L'estomac dans l'étalon.

Marcel Alalof

                                         

 

 

Je sors du restaurant pakistanais,au décor monumental,où l'apéritif et le digestif sont offerts, pour faire oublier l'indigence des repas.On dirait des restes de plusieurs plats resservis aux clients qui suivent.Il est bondé…

Je vois sur le trottoir d'en face une jeune femme distinguée,grande,mais sa démarche laisse deviner qu'elle porte des talons trop hauts.Elle est jolie,marche vite,le front plissé vers l'avant,comme le pare-choc d'une voiture américaine.Je l'appelle par son prénom,une fois,deux fois,elle va disparaître derrière un camion.Non.Elle m'a reconnu.Nous nous embrassons.Nous ne nous sommes pas vus depuis près d'un an.Elle me dit »Ca y est ! »,comme si nous nous étions quittés la veille.Je réponds : »Quoi ? » »Nous passons la semaine prochaine devant le Juge,pour le divorce.Mais,il y a des problèmes pour le partage  des biens ! »Je lui suggère de tout laisser et de partir.Elle a une moue et un mouvement du corps pour exprimer qu'elle n'est pas d'accord.Et puis,au revoir.Tout s'est passé très vite.Je rejoins mes compagnons de table.L'un,puis lautre,disent : »Tu aurais pu me présenter ! »
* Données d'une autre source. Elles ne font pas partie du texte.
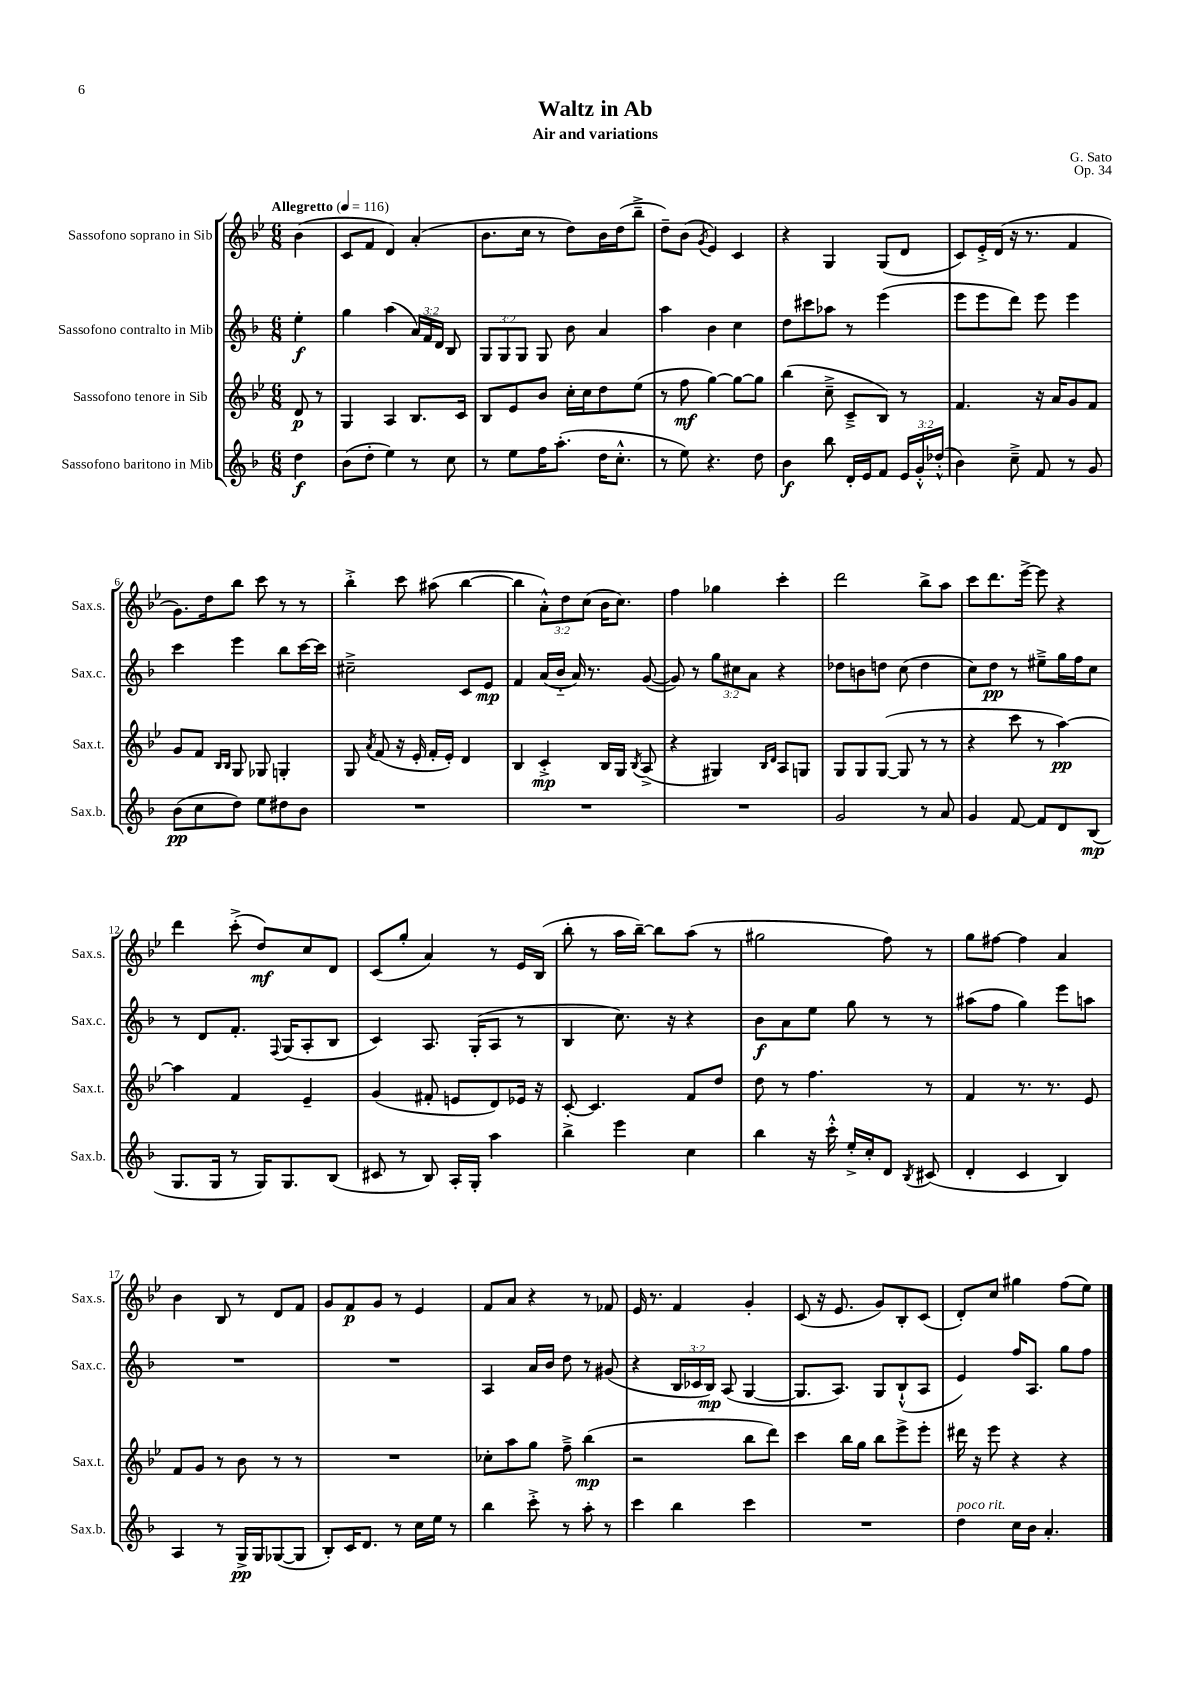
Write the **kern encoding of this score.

**kern	**dynam	**kern	**dynam	**kern	**dynam	**kern	**dynam
*part4	*part4	*part3	*part3	*part2	*part2	*part1	*part1
*staff4	*staff4	*staff3	*staff3	*staff2	*staff2	*staff1	*staff1
*I"Sassofono baritono in Mib	*	*I"Sassofono tenore in Sib	*	*I"Sassofono contralto in Mib	*	*I"Sassofono soprano in Sib	*
*I'Sax.b.	*	*I'Sax.t.	*	*I'Sax.c.	*	*I'Sax.s.	*
*clefG2	*	*clefG2	*	*clefG2	*	*clefG2	*
*k[b-]	*	*k[b-e-]	*	*k[b-]	*	*k[b-e-]	*
*M6/8	*	*M6/8	*	*M6/8	*	*M6/8	*
*MM116	*	*MM116	*	*MM116	*	*MM116	*
=	=	=	=	=	=	=	=
!	!	!	!	!	!	!LO:TX:a:B:t=Allegretto	!
4dd\	f	8d/	p	4ee'\	f	(4b-\	.
.	.	8r	.	.	.	.	.
=1	=1	=1	=1	=1	=1	=1	=1
(8b-\L	.	4G/	.	4gg\	.	8c/L	.
8dd'\J	.	.	.	.	.	8f/J	.
4ee\)	.	4A/	.	(4aa\	.	4d/)	.
8r	.	8.B-/L	.	24a/LL)	.	(4a'/	.
.	.	.	.	24f/	.	.	.
.	.	.	.	24d/JJ	.	.	.
8cc\	.	.	.	8B-/	.	.	.
.	.	16c/Jk	.	.	.	.	.
=2	=2	=2	=2	=2	=2	=2	=2
8r	.	8B-/L	.	12G/L	.	8.b-\L	.
.	.	.	.	12G/	.	.	.
8ee\L	.	8e-/	.	.	.	.	.
.	.	.	.	12G/J	.	.	.
.	.	.	.	.	.	16cc\Jk	.
16ff\K	.	8b-/J	.	8G/	.	8r	.
(8.aa'\J	.	.	.	.	.	.	.
.	.	16cc'\LL	.	8b-\	.	8dd\L)	.
.	.	16cc\J	.	.	.	.	.
16dd\KL	.	8dd\	.	4a/	.	16b-\L	.
8.cc'^^\J	.	.	.	.	.	(16dd\J	.
.	.	(8ee-\J	.	.	.	8bb-~^\J	.
=3	=3	=3	=3	=3	=3	=3	=3
8r	.	8r	.	4aa\	.	8dd~\L)	.
8ee\)	.	8ff\	mf	.	.	(8b-\J	.
.	.	.	.	.	.	8qg/	.
4.r	.	[4gg\)	.	4b-\	.	4e-/)	.
.	.	8gg\L_	.	4cc\	.	4c/	.
8dd\	.	8gg\J]	.	.	.	.	.
=4	=4	=4	=4	=4	=4	=4	=4
4b-\	f	(4bb-\	.	8dd\L	.	4r	.
.	.	.	.	8ccc#X\	.	.	.
8bb-\	.	8cc~^\	.	8aa-X\J	.	4G/	.
16d'/LL	.	8c~^/L	.	8r	.	.	.
16e/J	.	.	.	.	.	.	.
8f/J	.	8B-/J)	.	(4eee\	.	(8G/L	.
24e/LL	.	8r	.	.	.	8d/J	.
24g'^^/	.	.	.	.	.	.	.
(24dd-X'^^/JJ	.	.	.	.	.	.	.
=5	=5	=5	=5	=5	=5	=5	=5
4b-\)	.	4.f/	.	8eee\L	.	8c/L)	.
.	.	.	.	8eee\	.	16e-'^/L	.
.	.	.	.	.	.	(16d/JJ	.
8cc~^\	.	.	.	8ddd\J)	.	16r	.
.	.	.	.	.	.	8.r	.
8f/	.	16r	.	8eee\	.	.	.
.	.	16a/KL	.	.	.	.	.
8r	.	8g/	.	4eee\	.	4f/	.
8g/	.	8f/J	.	.	.	.	.
!!LO:LB:g=z
=6	=6	=6	=6	=6	=6	=6	=6
(8b-\L	pp	8g/L	.	4ccc\	.	8.g\L)	.
8cc\	.	8f/J	.	.	.	.	.
.	.	.	.	.	.	16dd\k	.
.	.	16qqB-/LL	.	.	.	.	.
.	.	16qqB-/JJ	.	.	.	.	.
8dd\J)	.	8G/	.	4eee\	.	8bb-\J	.
8ee\L	.	8G-X/	.	.	.	8ccc\	.
8dd#X\	.	4Gn'/	.	8bb-\L	.	8r	.
8b-\J	.	.	.	[16ccc\L	.	8r	.
.	.	.	.	16ccc\JJ]	.	.	.
=7	=7	=7	=7	=7	=7	=7	=7
2.r	.	8G/	.	2cc#X~^\	.	4bb-'^\	.
.	.	8qa/	.	.	.	.	.
.	.	(8f/	.	.	.	.	.
.	.	16r	.	.	.	8ccc\	.
.	.	16e-'/	.	.	.	.	.
.	.	16f'/LL	.	.	.	(8aa#X\	.
.	.	16e-'/JJ)	.	.	.	.	.
.	.	4d/	.	8c/L	.	[4bb-\	.
.	.	.	.	8e/J	mp	.	.
=8	=8	=8	=8	=8	=8	=8	=8
2.r	.	4B-/	.	4f/	.	4bb-\]	.
.	.	4c'^/	mp	(16a/LL	.	12a'^^\L)	.
.	.	.	.	16b-/JJ	.	.	.
.	.	.	.	.	.	12dd\	.
.	.	.	.	16a/)	.	.	.
.	.	.	.	.	.	(12cc\J	.
.	.	.	.	8.r	.	.	.
.	.	16B-/LL	.	.	.	16b-\KL	.
.	.	16G/JJ	.	.	.	8.cc\J)	.
.	.	8qB-/	.	.	.	.	.
.	.	(8A^/	.	([8g/	.	.	.
=9	=9	=9	=9	=9	=9	=9	=9
2.r	.	4r	.	8g/])	.	4ff\	.
.	.	.	.	8r	.	.	.
.	.	4G#X/)	.	12gg\L	.	4gg-X\	.
.	.	.	.	12cc#X\	.	.	.
.	.	.	.	12a\J	.	.	.
.	.	16qqB-/LL	.	.	.	.	.
.	.	16qqd/JJ	.	.	.	.	.
.	.	8A/L	.	4r	.	4ccc'\	.
.	.	8Gn/J	.	.	.	.	.
=10	=10	=10	=10	=10	=10	=10	=10
2g/	.	8G/L	.	8dd-X\L	.	2ddd\	.
.	.	8G/	.	8bn\	.	.	.
.	.	([8G/J	.	8ddn\J	.	.	.
.	.	8G/]	.	(8cc\	.	.	.
8r	.	8r	.	4dd\	.	8bb-^\L	.
8a/	.	8r	.	.	.	8aa\J	.
=11	=11	=11	=11	=11	=11	=11	=11
4g/	.	4r	.	8cc\L)	.	8ccc\L	.
.	.	.	.	8dd\J	pp	8.ddd\	.
[8f/	.	8ccc\	.	8r	.	.	.
.	.	.	.	.	.	[16eee-^\Jk	.
8f/L]	.	8r	.	8ee#X~^\L	.	8eee-\]	.
8d/	.	[4aa\)	pp	16gg\L	.	4r	.
.	.	.	.	16ff\J	.	.	.
(8B-/J	mp	.	.	8cc\J	.	.	.
!!LO:LB:g=z
=12	=12	=12	=12	=12	=12	=12	=12
8.G/L	.	4aa\]	.	8r	.	4ddd\	.
.	.	.	.	8d/L	.	.	.
16G/Jk	.	.	.	.	.	.	.
8r	.	4f/	.	8.f'/J	.	(8ccc'^\	.
16G/KL)	.	.	.	.	.	8dd/L)	mf
.	.	.	.	8qqF/	.	.	.
8.G/	.	.	.	(16G/KL	.	.	.
.	.	4e-~/	.	8A'/	.	8cc/	.
(8B-/J	.	.	.	8B-/J	.	8d/J	.
=13	=13	=13	=13	=13	=13	=13	=13
8c#X/	.	(4g/	.	4c/)	.	(8c/L	.
8r	.	.	.	.	.	8gg'/J	.
8B-/)	.	8f#X'/	.	8.A/	.	4a/)	.
16A'/LL	.	8en/L	.	.	.	.	.
16G'/JJ	.	.	.	(16G'/KL	.	.	.
4aa\	.	8d/)	.	8A/J	.	8r	.
.	.	16e-X/Jk	.	8r	.	16e-/LL	.
.	.	16r	.	.	.	(16B-/JJ	.
=14	=14	=14	=14	=14	=14	=14	=14
4bb-^\	.	[8c'/	.	4B-/	.	8bb-'\	.
.	.	4.c/]	.	.	.	8r	.
4eee\	.	.	.	8.cc\)	.	16aa\LL	.
.	.	.	.	.	.	[16bb-~\JJ)	.
.	.	.	.	.	.	8bb-\L]	.
.	.	.	.	16r	.	.	.
4cc\	.	8f/L	.	4r	.	(8aa\J	.
.	.	8dd/J	.	.	.	8r	.
=15	=15	=15	=15	=15	=15	=15	=15
4bb-\	.	8dd\	.	8b-\L	f	2gg#X\	.
.	.	8r	.	8a\	.	.	.
16r	.	4.ff\	.	8ee\J	.	.	.
16ccc'^^\	.	.	.	.	.	.	.
16ee'^/LL	.	.	.	8gg\	.	.	.
16cc'/J	.	.	.	.	.	.	.
8d/J	.	.	.	8r	.	8ff\)	.
8qB-/	.	.	.	.	.	.	.
(8c#X/	.	8r	.	8r	.	8r	.
=16	=16	=16	=16	=16	=16	=16	=16
4d'/	.	4f/	.	(8aa#X\L	.	8gg\L	.
.	.	.	.	8ff\J	.	[8ff#X\J	.
4c/	.	8.r	.	4gg\)	.	4ff#\]	.
.	.	8.r	.	.	.	.	.
4B-/)	.	.	.	8eee\L	.	4a/	.
.	.	8e-/	.	8aan\J	.	.	.
!!LO:LB:g=z
=17	=17	=17	=17	=17	=17	=17	=17
4A/	.	8f/L	.	2.r	.	4b-\	.
.	.	8g/J	.	.	.	.	.
8r	.	8r	.	.	.	8B-/	.
16G^/LL	pp	8b-\	.	.	.	8r	.
16G/J	.	.	.	.	.	.	.
([8G-X/	.	8r	.	.	.	8d/L	.
8G-/J]	.	8r	.	.	.	8f/J	.
=18	=18	=18	=18	=18	=18	=18	=18
8B-'/L)	.	2.r	.	2.r	.	8g/L	.
16c/K	.	.	.	.	.	8f/	p
8.d/J	.	.	.	.	.	.	.
.	.	.	.	.	.	8g/J	.
8r	.	.	.	.	.	8r	.
16cc\LL	.	.	.	.	.	4e-/	.
16ee\JJ	.	.	.	.	.	.	.
8r	.	.	.	.	.	.	.
=19	=19	=19	=19	=19	=19	=19	=19
4bb-\	.	8cc-X'\L	.	4A/	.	8f/L	.
.	.	8aa\	.	.	.	8a/J	.
8ccc'^\	.	8gg\J	.	16a/LL	.	4r	.
.	.	.	.	16b-/JJ	.	.	.
8r	.	8ff~^\	.	8dd\	.	.	.
8aa'\	.	(4bb-\	mp	8r	.	8r	.
8r	.	.	.	(8g#X/	.	8f-X/	.
=20	=20	=20	=20	=20	=20	=20	=20
4ccc\	.	2r	.	4r	.	16e-/	.
.	.	.	.	.	.	8.r	.
4bb-\	.	.	.	24B-/LL	.	4f/	.
.	.	.	.	24c-X/	.	.	.
.	.	.	.	24B-/JJ)	mp	.	.
.	.	.	.	(8A/	.	.	.
4ccc\	.	8bb-\L	.	[4G/	.	4g'/	.
.	.	8ddd\J)	.	.	.	.	.
=21	=21	=21	=21	=21	=21	=21	=21
2.r	.	4ccc\	.	8.G/L]	.	(8c/	.
.	.	.	.	.	.	16r	.
.	.	.	.	8.A/J)	.	8.e-/	.
.	.	16bb-\LL	.	.	.	.	.
.	.	16gg\JJ	.	.	.	.	.
.	.	8bb-\L	.	8G/L	.	8g/L)	.
.	.	8eee-^\	.	(8B-`^^/	.	8B-'/	.
.	.	8eee-'\J	.	8A/J	.	(8c/J	.
=22	=22	=22	=22	=22	=22	=22	=22
!LO:TX:a:i:t=poco rit.	!	!	!	!	!	!	!
4dd\	.	16ddd#X\	.	4e/)	.	8d'/L)	.
.	.	16r	.	.	.	.	.
.	.	8eee-\	.	.	.	8cc/J	.
16cc\LL	.	4r	.	16ff/KL	.	4gg#X\	.
16b-\JJ	.	.	.	8.A/J	.	.	.
4.a'/	.	.	.	.	.	.	.
.	.	4r	.	8gg\L	.	(8ff\L	.
.	.	.	.	8ff\J	.	8ee-\J)	.
==	==	==	==	==	==	==	==
*-	*-	*-	*-	*-	*-	*-	*-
Vingt minutes après ce repas qui pèse,je consulte mon mail.J'ai reçu un message de mon seul client qui m'informe que la société s'est restructurée et qu'elle n'a plus besoin de mes services.Pointe d'anxiété ou blessure d'amour propre,puis,la vie continue.Je ferme mon téléphone.sors du café.Il pleut.Mais,j'ai ma casquette.